Background: Recombinant growth hormone (rGH) is an efficacious therapy for growth failure in children with chronic kidney disease (CKD). We described rGH use and estimated its relationship with growth and kidney function in the Chronic Kidney Disease in Children (CKiD) cohort.

Methods: Participants included those with growth failure, prevalent rGH users, and rGH initiators who did not meet growth failure criteria. Among those with growth failure, height z scores and GFR were compared between rGH initiators and non-initiators across 42 months. Inverse probability weights accounted for differences in baseline variables in weighted linear regressions.

Results: Among 148 children with growth failure and no previous rGH therapy, 42 (28%) initiated rGH therapy. Of the initiators, average age was 8.9 years, height z score was 2.50 standard deviations (SDs) (0.6th percentile), and GFR was 44 ml/min/1.73m2. They were compared to 106 children with growth failure who never initiated therapy (8.8 years, -2.33 SDs, and 51 ml/min/1.73m2). At 30 and 42 months after rGH, height increased +0.26 (95%CI: -0.11, +0.62) and +0.35 (95%CI: -0.17, +0.87) SDs, respectively, relative to those who did not initiate rGH. rGH was not associated with GFR.

Conclusions: Participants with growth failure receiving rGH experienced significant growth, although this was attenuated relative to RCTs, and were more likely to have higher household income and lower GFR. A substantial number of participants, predominantly boys, without diagnosed growth failure received rGH and had the highest achieved height relative to mid-parental height. Since rGH was not associated with accelerated GFR decline, increasing rGH use in this population is warranted.

Keywords: Children; Chronic kidney disease; Growth; Growth hormone; Pediatric nephrology.

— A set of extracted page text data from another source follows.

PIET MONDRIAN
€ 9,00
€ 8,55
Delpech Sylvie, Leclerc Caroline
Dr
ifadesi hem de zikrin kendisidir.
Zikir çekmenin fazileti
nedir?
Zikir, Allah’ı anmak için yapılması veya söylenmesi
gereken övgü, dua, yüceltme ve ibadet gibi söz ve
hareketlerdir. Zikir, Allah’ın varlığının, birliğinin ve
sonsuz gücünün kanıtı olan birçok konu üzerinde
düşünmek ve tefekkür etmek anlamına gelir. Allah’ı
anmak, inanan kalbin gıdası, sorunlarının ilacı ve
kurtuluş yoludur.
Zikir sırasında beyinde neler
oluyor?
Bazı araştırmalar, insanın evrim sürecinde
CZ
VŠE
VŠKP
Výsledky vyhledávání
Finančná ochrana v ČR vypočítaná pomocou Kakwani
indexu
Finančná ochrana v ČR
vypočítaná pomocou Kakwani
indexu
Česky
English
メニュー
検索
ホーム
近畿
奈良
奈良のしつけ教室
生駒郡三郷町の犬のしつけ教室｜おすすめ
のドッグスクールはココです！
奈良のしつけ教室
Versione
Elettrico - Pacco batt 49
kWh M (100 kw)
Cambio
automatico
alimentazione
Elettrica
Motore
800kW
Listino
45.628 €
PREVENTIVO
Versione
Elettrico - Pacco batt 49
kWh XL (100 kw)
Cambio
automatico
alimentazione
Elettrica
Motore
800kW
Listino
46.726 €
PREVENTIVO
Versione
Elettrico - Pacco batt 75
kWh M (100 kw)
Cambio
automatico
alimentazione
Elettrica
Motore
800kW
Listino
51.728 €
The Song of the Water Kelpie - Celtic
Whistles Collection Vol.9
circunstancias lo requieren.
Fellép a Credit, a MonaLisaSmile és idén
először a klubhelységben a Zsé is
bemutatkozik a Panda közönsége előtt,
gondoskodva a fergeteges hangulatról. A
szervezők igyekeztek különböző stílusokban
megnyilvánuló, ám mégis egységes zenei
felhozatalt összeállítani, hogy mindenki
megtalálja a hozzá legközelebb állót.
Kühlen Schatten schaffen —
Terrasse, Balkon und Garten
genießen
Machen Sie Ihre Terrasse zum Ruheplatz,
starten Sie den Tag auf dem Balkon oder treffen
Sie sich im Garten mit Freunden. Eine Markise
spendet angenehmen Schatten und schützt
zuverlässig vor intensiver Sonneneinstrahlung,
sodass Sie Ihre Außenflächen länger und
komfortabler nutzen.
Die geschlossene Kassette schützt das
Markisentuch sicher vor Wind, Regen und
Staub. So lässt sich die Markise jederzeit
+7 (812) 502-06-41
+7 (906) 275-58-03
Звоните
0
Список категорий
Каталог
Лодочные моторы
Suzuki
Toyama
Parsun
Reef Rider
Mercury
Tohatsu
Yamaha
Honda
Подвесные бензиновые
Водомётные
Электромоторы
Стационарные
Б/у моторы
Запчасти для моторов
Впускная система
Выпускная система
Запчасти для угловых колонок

Conflict of interest statement

Conflicts of interest: All co-authors declare no conflict of interest.

© 2021. IPNA.

Figures

Figure 1.

Longitudinal height z-scores after treatment initiation, by treatment group, displaying individual data (○) and mean levels at each time point (●). Values atop the left and right panels display differences in height z-score (95% CI) at each time point with the treatment group as the reference (center).

Figure 2.

Weighted mean change in height z-scores from baseline comparing children with growth failure who received recombinant growth hormone and those who did not. Time of initiating was assumed to be the midpoint of two visits. p-value indicates difference in change in height z-score between treated and untreated groups at each time point from linear regression models using generalized estimating equations.

Figure 3.

Weighted mean GFR over time comparing children with growth failure who received recombinant growth hormone and those who did not. p-value indicates difference in percentage change in eGFR between treated and untreated groups at each time point from linear regression models using generalized estimating equations.

Figure 4.

Oldest observed participant height relative to mid-parental height by age, stratified by four rGH therapy groups: prevalent users who initiated rGH therapy prior to study enrollment (n= 95), incident rGH users without evidence of growth failure (n= 36), incident rGH users with growth failure (n= 42) and participants with growth failure who did not receive therapy (n= 106). Nonparametric Lowess splines summarize average levels across ages by rGH therapy groups.